* Request 1: In the passage about the Etruscans, what is given as a good example of something they passed on to the Latin-speaking Romans?
* Request 2: Extend the passage about the Etruscans, picking up right after its final sentence.

* Text to read:
┌────────

All of this was transmitted to the Etruscans either through the Greeks or more directly through trade with the Phoenicians. The alphabet, which they then passed on to the Latin speaking Romans, and thence to the rest of Europe, is a good example.
You can find some information in this google book, although as always it's irritating because just as you get to the "good" parts, there are pages missing. You can see, though, the change in architecture, for example, not only for megastructures, but in house design.
https://books.google.com/books?id=H...nd Eastern influence on the Etruscans&f=false
They went a long way very quickly from mud and wattle circular huts to this:

I'd buy it tomorrow.

Then, of course, particularly in pottery and the arts,there's what is called the "Orientalizing period". You can look it up on Wiki.

└────────

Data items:

┌────────

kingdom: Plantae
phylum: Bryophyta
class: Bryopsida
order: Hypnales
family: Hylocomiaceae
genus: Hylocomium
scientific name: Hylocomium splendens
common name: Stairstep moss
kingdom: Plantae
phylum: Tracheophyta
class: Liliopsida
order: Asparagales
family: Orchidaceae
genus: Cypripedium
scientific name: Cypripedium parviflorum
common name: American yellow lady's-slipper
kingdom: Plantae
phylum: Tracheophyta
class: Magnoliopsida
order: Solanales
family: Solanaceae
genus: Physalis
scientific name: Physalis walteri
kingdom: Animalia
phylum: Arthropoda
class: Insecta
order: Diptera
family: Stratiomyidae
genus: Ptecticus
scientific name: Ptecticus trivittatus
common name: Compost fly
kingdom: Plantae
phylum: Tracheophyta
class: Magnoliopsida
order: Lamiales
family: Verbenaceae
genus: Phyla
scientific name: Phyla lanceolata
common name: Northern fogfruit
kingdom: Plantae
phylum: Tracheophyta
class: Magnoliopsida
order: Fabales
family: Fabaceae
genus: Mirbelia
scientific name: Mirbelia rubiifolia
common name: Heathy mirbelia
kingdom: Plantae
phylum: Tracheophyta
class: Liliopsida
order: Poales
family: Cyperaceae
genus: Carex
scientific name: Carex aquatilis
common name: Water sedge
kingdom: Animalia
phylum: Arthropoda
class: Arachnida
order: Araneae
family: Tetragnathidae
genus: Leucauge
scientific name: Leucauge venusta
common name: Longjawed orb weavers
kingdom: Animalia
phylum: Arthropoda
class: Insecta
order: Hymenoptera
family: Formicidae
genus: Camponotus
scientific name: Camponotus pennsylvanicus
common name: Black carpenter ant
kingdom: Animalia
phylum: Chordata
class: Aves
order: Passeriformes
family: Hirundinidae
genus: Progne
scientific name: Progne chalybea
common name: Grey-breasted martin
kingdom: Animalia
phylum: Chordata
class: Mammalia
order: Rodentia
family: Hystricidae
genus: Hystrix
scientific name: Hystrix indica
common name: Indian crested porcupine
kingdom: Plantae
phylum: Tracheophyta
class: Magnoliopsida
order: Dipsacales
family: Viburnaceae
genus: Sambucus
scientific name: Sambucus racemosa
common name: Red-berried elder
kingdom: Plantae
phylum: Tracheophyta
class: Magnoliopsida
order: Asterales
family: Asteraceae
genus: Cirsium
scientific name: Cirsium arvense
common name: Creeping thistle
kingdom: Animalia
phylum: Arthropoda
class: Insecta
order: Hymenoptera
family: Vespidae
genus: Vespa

└────────

* Exercise result 1: The alphabet.

* Exercise result 2:
The fact that there is such a quick change from a rather primitive culture to a very sophisticated one is why some people found it hard to credit that this was an autochthonous Italian culture. If the leaks are correct that is precisely the case, however, which makes their achievements even more remarkable.
It has to also be said that although they did a lot of borrowing, unlike some cultures they did a lot of innovation as well, making those "borrowings" very much their own. One example from the social sphere involves their borrowing the "symposia" form of feasting, eating, in company while reclining.
Whereas in the east it was limited to men, in Etruscan society women were part of the social gatherings, leading to the Greek calumny about them that their women were all prostitutes.